The SANS Internet Storm Center has a diary entry on the pcAnywhere issues.  They report seeing some evidence of systematic probes of TCP/IP port 5631, used by pcAnywhere.  This probably indicates attempts to discover and exploit vulnerable systems, so the ISC’s advice, and mine, is patch now.

Using any remote access facility involves some risk, especially if the remote user is in an insecure location.  Users of pcAnywhere should keep an eye on the security news, and on Symantec’s site, so that they can stay on top of this one.

Evolving Autonomous Autos

A little over a year ago, I wrote about Google’s research project to develop and test a self-driving automobile.  This was not a totally novel idea; the DARPA Grand Challenge, a prize competition for driverless vehicles, had been running for several years.  Though Google has tested its technology on normal California roads (always with a human back-up driver on board), there are still technical, legal, and cultural obstacles to be overcome before we will be able to sit back and enjoy our coffee while the car drives us to work.

Technology Review reports that a more gradual approach to automated driving technology is being taken by auto manufacturers, especially in Europe.   I’ve written here about a European project to allow communicating vehicles to form up as “road trains” on highways, to improve energy efficiency and safety.  And the automakers have already begun to introduce incremental driving assistance capabilities.
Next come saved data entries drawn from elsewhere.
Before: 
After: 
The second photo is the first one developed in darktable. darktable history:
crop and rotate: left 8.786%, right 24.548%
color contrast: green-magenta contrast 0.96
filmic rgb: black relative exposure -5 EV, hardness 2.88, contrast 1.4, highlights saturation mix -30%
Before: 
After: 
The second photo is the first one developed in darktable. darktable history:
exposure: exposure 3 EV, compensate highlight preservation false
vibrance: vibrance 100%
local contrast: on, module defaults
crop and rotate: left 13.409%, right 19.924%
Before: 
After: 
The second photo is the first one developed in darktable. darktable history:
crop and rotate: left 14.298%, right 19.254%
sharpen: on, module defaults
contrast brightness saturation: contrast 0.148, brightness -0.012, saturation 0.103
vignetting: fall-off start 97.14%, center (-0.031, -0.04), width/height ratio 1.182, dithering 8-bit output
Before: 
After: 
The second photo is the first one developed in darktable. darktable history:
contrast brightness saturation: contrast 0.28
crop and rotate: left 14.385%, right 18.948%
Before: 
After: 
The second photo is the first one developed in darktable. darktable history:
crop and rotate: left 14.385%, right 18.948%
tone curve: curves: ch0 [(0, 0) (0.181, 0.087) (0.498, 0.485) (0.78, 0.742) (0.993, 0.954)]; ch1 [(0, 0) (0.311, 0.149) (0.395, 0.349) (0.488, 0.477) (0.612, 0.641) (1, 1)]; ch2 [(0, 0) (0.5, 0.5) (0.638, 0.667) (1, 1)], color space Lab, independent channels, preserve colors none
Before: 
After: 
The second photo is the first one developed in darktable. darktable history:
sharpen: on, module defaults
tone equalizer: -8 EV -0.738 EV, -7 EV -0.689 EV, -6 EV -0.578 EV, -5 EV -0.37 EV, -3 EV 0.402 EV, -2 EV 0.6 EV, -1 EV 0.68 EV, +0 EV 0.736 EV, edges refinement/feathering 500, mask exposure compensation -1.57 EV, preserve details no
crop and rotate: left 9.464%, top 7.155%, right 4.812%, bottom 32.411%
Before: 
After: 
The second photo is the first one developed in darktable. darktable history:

[BMW’s Werner] Huber and executives at other European automakers say the automated driving revolution is already here: new safety and convenience technologies are beginning to act as “copilots,” automating tedious or difficult driving tasks such as parallel parking.

The expectation is that these features will be introduced first on high-end models, then gradually make their appearance on a broader range of cars, depending of course on their reception by customers.  There are models offered now that offer parallel parking assistance, and other capabilities are being offered as well.

For example, for $1,350, people who purchase BMW’s 535i xDrive sedan in the United States can opt for a “driver assistance package” that includes radar to detect vehicles in the car’s blind spot. For another $2,600, BMW will install “night vision with pedestrian detection,” which uses a forward-facing infrared camera to spot people in the road.

Probably one of the marketing goals for these features is to get people more accustomed to the idea of the car “thinking for itself”.  One doesn’t have to look at very many car advertisements to realize that the product is often sold as an extension of the driver, probably not ideal for selling a fully autonomous car.  There are also legal obstacles to be dealt with.  Traffic codes assume, at least implicitly, that a person is in control of the vehicle while it is moving.  There will also be interesting issues of software liability, if it appears that a failure of the automatic system caused a collision.

Still, this is potentially valuable experimentation.   Travel by automobile is a big consumer of fossil fuels, as well as being fairly dangerous (compared to other forms of transport).   Anything that might make it safer and more energy efficient is worth a look.